The CPI shows inflation slowing down in the US again due to lower gas prices. However, prices for almost everything are rising

Numbers: The drop in gasoline prices last month brought down the second consecutive US inflation reading as the CPI rose by just 0.1% in August. But the report also shows that inflation has spread more widely across the economy and is set to prompt the Federal Reserve to raise interest rates sharply again.

Economists polled by the Wall Street Journal Expect a 0.1% drop in the CPI.

Meanwhile, a slight increase in the headline CPI last month brought the annual inflation rate down to 8.3% from 8.5% in July and 9.1% in June. The June reading was the highest since 1981.

In an even more worrying sign, the so-called core inflation rate that omits food and energy prices rose by a sharp 0.6%. Wall Street had expected a 0.3% gain.

The Fed views the core rate as a more accurate measure of future inflation trends.

The increase in the core rate over the past year has escalated to 6.3% from 5.9%, underscoring the amount of inflation that has become an integral part of the economy. The cost of basic goods such as food, rent, medical care, furnishings and new cars rose last month.

By contrast, inflation rose at an average rate of less than 2% per year in the decade leading up to the pandemic.

The Big Picture: The Fed is expected to raise interest rates until the end of 2022 in an effort to extinguish the worst inflationary fire in four decades, but it still has a long way to go back to pre-pandemic levels.

However, the central bank risks a recession in the US if it goes too far. Higher interest rates reduce inflation by increasing the cost of borrowing for consumers and businesses and thus slowing the economy.

The central bank is preparing for another massive interest rate hike at its next meeting on September 20-21 in Washington. The disappointing CPI report indicates that another three-quarter percentage point increase is in the works.

Key details: The lukewarm CPI readings in August and July led to mostly lower gasoline prices. The government said gasoline prices fell 10.6 percent last month. The average cost of a gallon of gas in the US, which topped $5 for the first time ever in June, fell to $3.83 at the end of August.

The Energy Information Administration said it has since fallen to $3.69 in September, indicating another low reading for headline inflation in the next CPI report.

But the remainder of the August report was filled with warning signs about inflation.

The cost of groceries jumped again last month and rose 11.1% in the past year — the largest increase since 1979.

Rents rose 0.7% in August, as did the housing sector. The Fed is particularly concerned about rising rents because it is one of the biggest contributors to inflation and shows little sign of a reversal.

Rents rose 6.3% last year, the largest increase since 1990.

More bad news: Medicare is getting more expensive again after prices stabilize during the pandemic. The cost of care jumped 5.4% last year, the largest increase since 1993.
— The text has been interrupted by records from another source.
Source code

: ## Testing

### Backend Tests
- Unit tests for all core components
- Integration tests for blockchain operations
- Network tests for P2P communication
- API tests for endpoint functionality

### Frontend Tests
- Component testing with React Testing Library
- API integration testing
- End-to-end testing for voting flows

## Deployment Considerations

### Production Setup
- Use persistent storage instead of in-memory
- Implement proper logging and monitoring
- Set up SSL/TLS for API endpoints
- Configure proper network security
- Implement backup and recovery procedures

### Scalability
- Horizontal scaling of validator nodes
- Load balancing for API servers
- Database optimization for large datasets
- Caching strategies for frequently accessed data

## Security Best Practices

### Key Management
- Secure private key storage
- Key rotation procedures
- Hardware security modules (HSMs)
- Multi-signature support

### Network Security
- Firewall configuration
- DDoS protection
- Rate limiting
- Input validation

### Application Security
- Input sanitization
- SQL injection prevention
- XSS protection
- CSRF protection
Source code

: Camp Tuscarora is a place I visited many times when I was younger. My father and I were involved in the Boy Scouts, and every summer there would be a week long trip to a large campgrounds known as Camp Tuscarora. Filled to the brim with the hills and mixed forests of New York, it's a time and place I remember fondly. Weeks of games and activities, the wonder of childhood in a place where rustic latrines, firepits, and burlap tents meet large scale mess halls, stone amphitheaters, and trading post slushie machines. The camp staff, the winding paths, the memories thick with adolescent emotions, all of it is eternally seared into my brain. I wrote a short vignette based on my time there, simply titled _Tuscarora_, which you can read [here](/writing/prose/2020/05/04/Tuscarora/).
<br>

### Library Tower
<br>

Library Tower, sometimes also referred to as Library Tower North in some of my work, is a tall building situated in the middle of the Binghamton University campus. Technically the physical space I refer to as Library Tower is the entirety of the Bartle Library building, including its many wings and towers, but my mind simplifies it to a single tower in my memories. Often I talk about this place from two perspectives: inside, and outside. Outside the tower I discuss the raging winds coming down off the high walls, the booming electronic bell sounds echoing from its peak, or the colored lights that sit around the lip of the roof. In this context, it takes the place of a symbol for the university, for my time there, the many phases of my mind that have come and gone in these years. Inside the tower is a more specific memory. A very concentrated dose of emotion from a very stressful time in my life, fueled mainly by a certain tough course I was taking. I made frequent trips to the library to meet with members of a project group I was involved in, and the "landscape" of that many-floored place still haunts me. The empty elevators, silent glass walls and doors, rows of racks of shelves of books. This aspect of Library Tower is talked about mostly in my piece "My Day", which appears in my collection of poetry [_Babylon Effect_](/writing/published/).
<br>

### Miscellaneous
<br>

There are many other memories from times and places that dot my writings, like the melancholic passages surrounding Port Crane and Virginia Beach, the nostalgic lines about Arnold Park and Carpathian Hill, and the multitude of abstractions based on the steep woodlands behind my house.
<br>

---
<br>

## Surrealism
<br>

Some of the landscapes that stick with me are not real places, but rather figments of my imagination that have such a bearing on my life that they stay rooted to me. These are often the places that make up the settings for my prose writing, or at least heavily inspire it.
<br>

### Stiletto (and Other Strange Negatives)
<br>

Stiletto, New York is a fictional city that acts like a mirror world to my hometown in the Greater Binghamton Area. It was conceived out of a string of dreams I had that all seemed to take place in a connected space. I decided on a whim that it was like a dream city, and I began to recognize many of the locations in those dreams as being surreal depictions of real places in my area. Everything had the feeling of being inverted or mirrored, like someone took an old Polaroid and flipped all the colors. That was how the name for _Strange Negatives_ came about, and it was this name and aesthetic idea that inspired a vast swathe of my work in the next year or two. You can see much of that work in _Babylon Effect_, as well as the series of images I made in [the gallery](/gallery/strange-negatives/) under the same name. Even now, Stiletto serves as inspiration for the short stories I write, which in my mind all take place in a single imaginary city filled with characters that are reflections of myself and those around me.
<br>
Prices have also gone up last month for just about everything else, except airline prices and used cars.

The only piece of commodity news: Inflation-adjusted wages rose 0.2% in August to mark the second straight increase. However, real wages have fallen by 2.8% in the past year.

I look ahead: “The underlying inflation pressures remained strong in the August CPI report, effectively ensuring another rate hike from the Fed next week,” said chief economist Sal Gutierre of BMO Capital Markets.

market reaction: US stocks opened sharply lower on Tuesday as investors reacted stronger than expected to the August inflation reading. Dow Jones Industrial Average DJIA,
It fell more than 500 points, or 1.7%, shortly after the opening bell, while the S&P 500 SPX,
Nasdaq Heavy Composite Technology Inc. fell 2.2%,
It is down 2.9%, according to FactSet data.